But many of the tools available are still works in progress, participants at the Multicore Expo said. Software compilers need to be able to identify code that can be parallelized, and then do the job of parallelizing it without manual intervention from programmers, said Shay Gal-on, director of software engineering at EEMBC, a nonprofit organization that develops benchmarks for embedded chips.
Despite the lack of tools, some software vendors have found it relatively easy to create parallel code for simple computing jobs, like image and video processing, Gwennapp said. Adobe has rewritten Photoshop in a way that can assign duties like magnification and image filtering to specific x86 cores, improving performance by three to four times, he said.
"If you are doing video or graphics, you can take different sets of pixels and assign them to different CPUs. You can get a lot of parallelism that way," he said. But for more complex tasks, it is difficult to find a single approach for identifying a sequence of computations that can be parallelized and then dividing them up.
While the programming side may present the biggest challenge, there are also hardware changes that need to be made, to overcome issues such as memory latency and slow bus speeds. "As you add more and more CPUs on the chip, you need the memory bandwidth to back it up," Gwennap said.

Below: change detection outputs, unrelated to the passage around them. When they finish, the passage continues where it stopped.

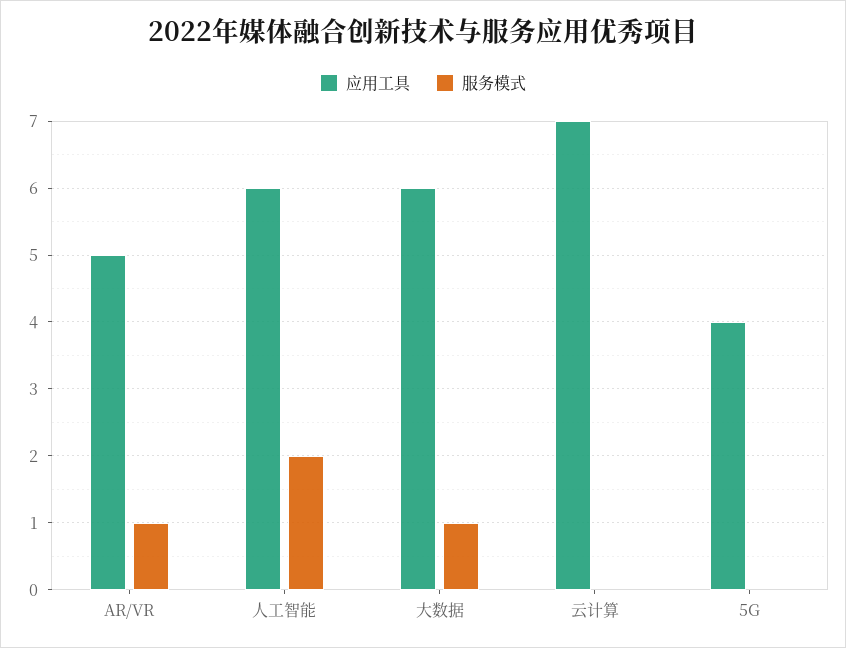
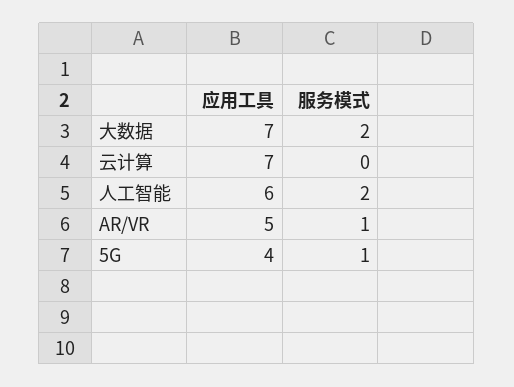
  {
    "应用工具": {
      "AR/VR": 5,
      "人工智能": 6,
-     "大数据": 6,
+     "大数据": 7,
      "云计算": 7,
      "5G": 4
    },
    "服务模式": {
      "AR/VR": 1,
      "人工智能": 2,
-     "大数据": 1,
+     "大数据": 2,
      "云计算": 0,
-     "5G": 0
+     "5G": 1
    }
  }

Sharing a single memory cache or data bus among multiple cores can create a bottleneck, meaning the extra cores will be largely wasted. "By the time you get to six or eight CPUs, they spend all their time talking to each other and not moving forward to getting any work done," he said.
The onus may ultimately lie with developers to bridge the gap between hardware and software to write better parallel programs. Many coders are not up to speed on the latest developments in hardware design, Gal-on said. They should open up data sheets and study chip architectures to understand how their code can perform better, he said.